This week, don’t miss on these shows that draw from familial and community experiences by two young and exciting artists on Mumbai’s art scene
The Golden Glove. Pics Courtesy/Art and Charlie
Nurturing is feminist
In her first solo show Dear Tereza at Art and Charlie — one that gallerist Ayesha Parikh calls their most ambitious exhibition yet — artist Saviya Lopes delves into a conversation about matrilineal culture, womanhood and acts of resistance propelled by one question — “Who gets to be called a non-feminist?” Lopes asks.
The five years she spent documenting her grandmother — and the show’s eponymous muse, Tereza — gave Lopes the chance to navigate thoughts that most of us might find all too familiar. Illustrating these thoughts, Lopes explains that women of past generations, while adhering to certain patriarchal norms still grappled with creating safe spaces for themselves and their communities. How can we disregard those acts that nurtured subsequent generations, their new ideas and courage? Through acts of resistance that include this nurturing, 28-year-old Lopes highlights care as an act of feminism.
(Left) Exhibition views of Vessels of Care; (right) To You I Owe.
The show is presented through 37 artworks including lightboxes, sculptures, drawings stitched on fabric, installations and a comprehensive, yet in-progress, book. Like the casts of the grandmother’s and mother’s hands and the embroidered sketches of hands at work — cooking and stitching — demonstrate how women take care of their communities. The spaces that held these acts in turn become a site of resistance and solitude.
As a reflection of this emotional labour, there is traditionally homemade red wine aged and stored in glass bottles and baranis (storage jars). A hand-cast covered in honeycomb with bees peppered through the show further reflects the extent of this labour’s presence at home and in the outside world, likening it to bee pollination.
Coming to the altar of sculptures of body parts, To You I Owe, Niccolò Moscatelli, Italy-based artist and curator delineates in the curatorial note, “It is culture incarnated and passed through generations of women. As the body is the [primary] vessel of this matrilineal thread, it becomes an object of worship to Lopes.”
Till May 20 Time 11 am to 8 pm (Tuesday to Sunday) AT Art and Charlie, 71A Pali Village, Bandra West.
A visual conversation
Bringing a larger sense of dynamism into the gallery space, Amol K Patil’s Black Masks on Roller Skates is built through sculptures, kinetic installations, drawings, holographic video, poetry and performance seamlessly to create what he tells us is an entire installation in itself. His upcoming solo exhibition at Project 88 is an excerpt of Patil’s larger exhibition at documenta fifteen in 2022 at Kassel, Germany. He shares, “At documenta fifteen, the show was a larger conversation about my whole community, and how they travelled from Konkan to Kolhapur, to Bombay which draws from my grandfather’s and father’s archives.
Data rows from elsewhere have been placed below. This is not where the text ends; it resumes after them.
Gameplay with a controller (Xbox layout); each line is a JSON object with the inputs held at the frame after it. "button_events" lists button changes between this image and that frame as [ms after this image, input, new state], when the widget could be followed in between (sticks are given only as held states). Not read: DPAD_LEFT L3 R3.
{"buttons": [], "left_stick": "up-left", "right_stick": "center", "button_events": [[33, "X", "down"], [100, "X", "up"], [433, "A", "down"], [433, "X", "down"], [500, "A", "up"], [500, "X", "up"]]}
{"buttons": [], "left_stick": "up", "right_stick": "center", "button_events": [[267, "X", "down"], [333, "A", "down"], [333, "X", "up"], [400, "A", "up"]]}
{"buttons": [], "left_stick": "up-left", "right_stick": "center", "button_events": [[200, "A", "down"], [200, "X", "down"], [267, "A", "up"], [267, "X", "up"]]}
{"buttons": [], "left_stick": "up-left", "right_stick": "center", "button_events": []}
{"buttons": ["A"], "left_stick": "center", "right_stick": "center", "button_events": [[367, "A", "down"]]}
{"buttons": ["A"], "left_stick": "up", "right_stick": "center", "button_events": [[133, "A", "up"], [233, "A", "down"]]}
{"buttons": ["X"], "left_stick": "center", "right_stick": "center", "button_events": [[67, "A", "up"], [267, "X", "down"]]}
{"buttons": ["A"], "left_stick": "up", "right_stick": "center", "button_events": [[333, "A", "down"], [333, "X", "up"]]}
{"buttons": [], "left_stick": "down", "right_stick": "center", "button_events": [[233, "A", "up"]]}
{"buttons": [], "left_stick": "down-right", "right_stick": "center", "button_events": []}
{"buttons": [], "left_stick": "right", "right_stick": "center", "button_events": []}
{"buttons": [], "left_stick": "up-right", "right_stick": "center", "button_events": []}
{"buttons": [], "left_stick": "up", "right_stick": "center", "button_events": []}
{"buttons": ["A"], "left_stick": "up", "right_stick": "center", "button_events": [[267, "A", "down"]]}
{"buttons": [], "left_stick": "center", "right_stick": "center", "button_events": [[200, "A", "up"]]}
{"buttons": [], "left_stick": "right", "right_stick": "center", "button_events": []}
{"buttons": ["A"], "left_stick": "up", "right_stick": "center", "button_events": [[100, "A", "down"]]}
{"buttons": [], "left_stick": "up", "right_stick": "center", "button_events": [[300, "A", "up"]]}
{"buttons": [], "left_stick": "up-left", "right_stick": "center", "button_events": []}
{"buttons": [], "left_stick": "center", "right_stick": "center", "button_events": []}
My grandfather was a Powada (a traditional protest art form) singer and performer, and wrote poetry, while my father, Kisan Patil, a theatre activist.”
S10, Bronze Sculpture. Pics Courtesy/Patil and Project 88 (right) D19, Ink and water-based paint on MDF Plywood
Drawing from memories of when he encountered a single script, along with cassettes of immigrant dialects put together by his father who passed away when he was still a child, Patil tells us, “When I read my father’s script that was biographical of the community and when you engage with it, too, you will realise that he never wrote about one person but many through the narration of one person.” Patil does the same through his artistic practice calling it his individual protest that talks about the experiences of the Dalit community. “His work addresses the oppression built into urban cities in order to imagine spaces of resistance,” says Sree Goswami, director of Project 88.
Amol K Patil
The 36-year-old artist will highlight this in artworks that include map lines similar to a cut-out of Google Maps, bronze sculptures, drawings and a kinetic installation that will see sand moving as if breathing to showcase the journey of his people and the stories that continue to live in memory, legacy and reality, as well as a performance where he collaborates with young Powada writers and the Yalgaar Sanskrutik Manch to recreate and present a live rendering of his grandfather’s poems. Patil speaks about the visual translation of his work: “The overall project uses the materials through which I feel I can speak about my community, their freedom, separation and its other aspects. It’s a loud conversation that continues today with my generation,” Patil signs off.
Starts March 23, 6 pm to 9 pm Till April 29; performance on March 30 at 6 pm At Project 88, Colaba.